A city that grows as fast as Hong Kong is easily at risk of forgetting certain things. Here – or in any of the four Asian tiger cities, for that matter – you may marvel at the then-and-now contrasts of rapid economic development. But on the ground, you realise that when a place grows that fast, it tends to gloss over the more human side of its identity very quickly.
The result tends to be that many of the places and their associated infrastructure are built hastily to cater for the surging demand, and little time is taken to consider building a culture of place among them. The architecture looks the same – mostly utilitarian.
And it’s unfair to single out the rising Asian metropolises for this – you could argue that American suburbia has suffered the same fate of a cold, faceless identity. Except that when you add the population density of a place like Hong Kong, a story tends to be more diluted. Or, on the flipside, from a perspective of chasing the money, a story gets exposed to far more people.
So come the time that a city matures and seeks to reclaim its affection and identity from the lost years of chasing more money, the faces of its growing pains come out of the woodwork.

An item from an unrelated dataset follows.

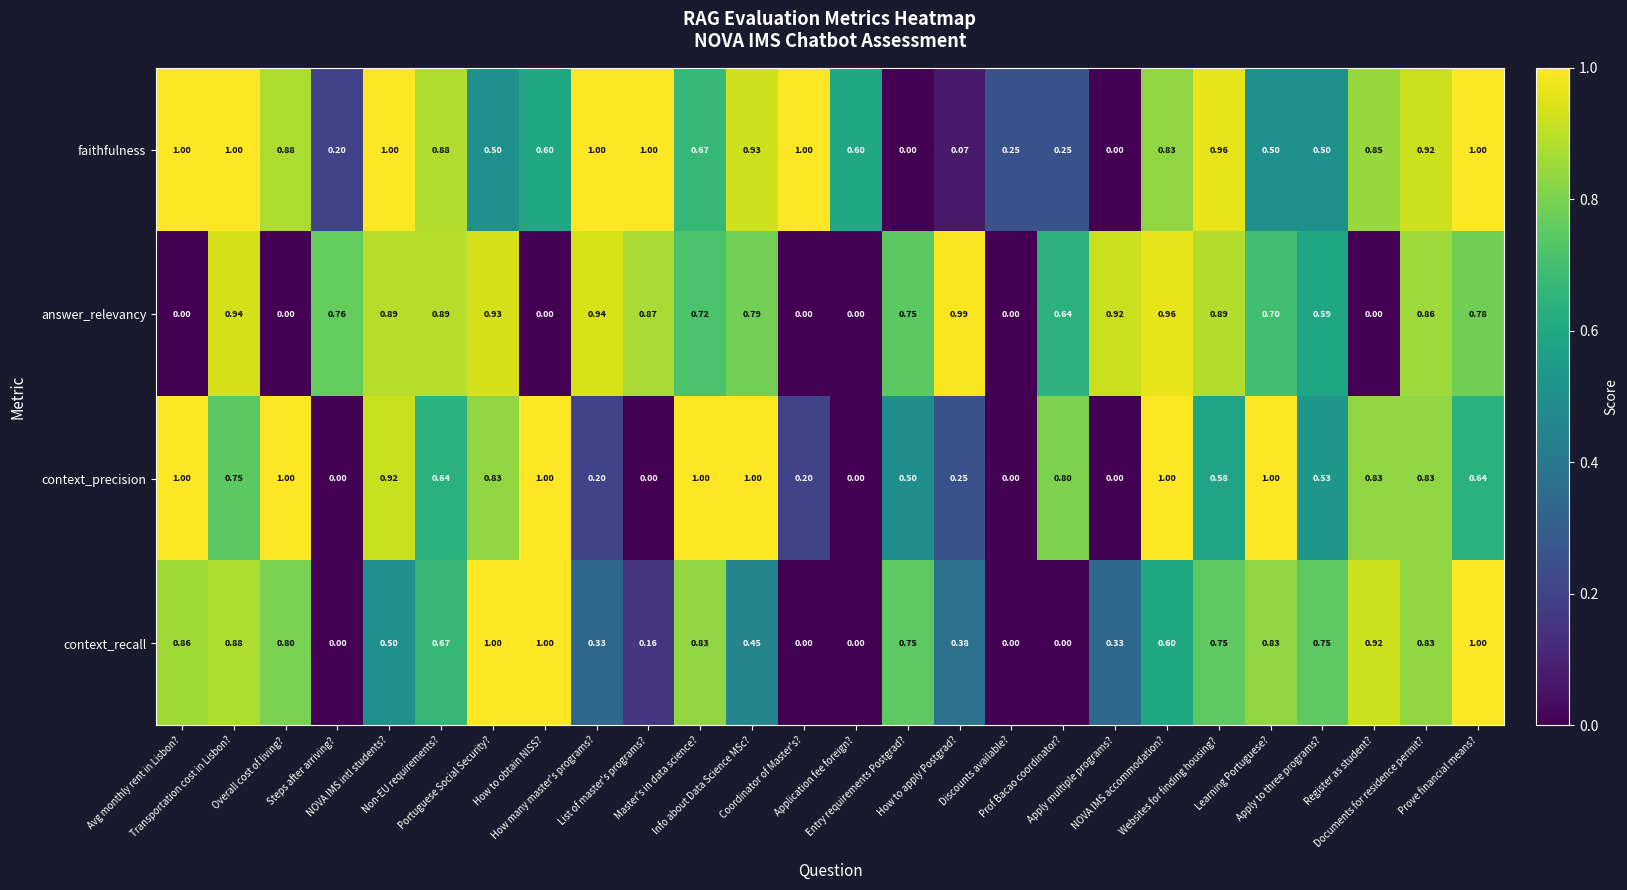

Which series has the largest total across all categories?

faithfulness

An appreciation for the arts, history and culture flourishes. And the kaleidoscope of expression brings a culture of place back.
Such is the case with this old police station building. It’s several blocks up a hill from Hong Kong’s Central Station. The names of the district and surrounding streets – ‘SoHo’ and ‘Hollywood Road’ – are almost a nod to the consumerism and the colonial mentality at the time of Hong Kong’s rapid growth. But their contents are far more artsy: exhibits. Boutiques. Shops showcasing wax sculptures, paintings, photography, clothing and the like. And the space at the bottom is undoubtedly a celebration – and has been refurbished to look far more inviting to all who visit. This time, it’s theme was ‘Play Me, I’m Yours.’ And sure enough, this revival of humanity gives people the sense that the city belongs to them indeed.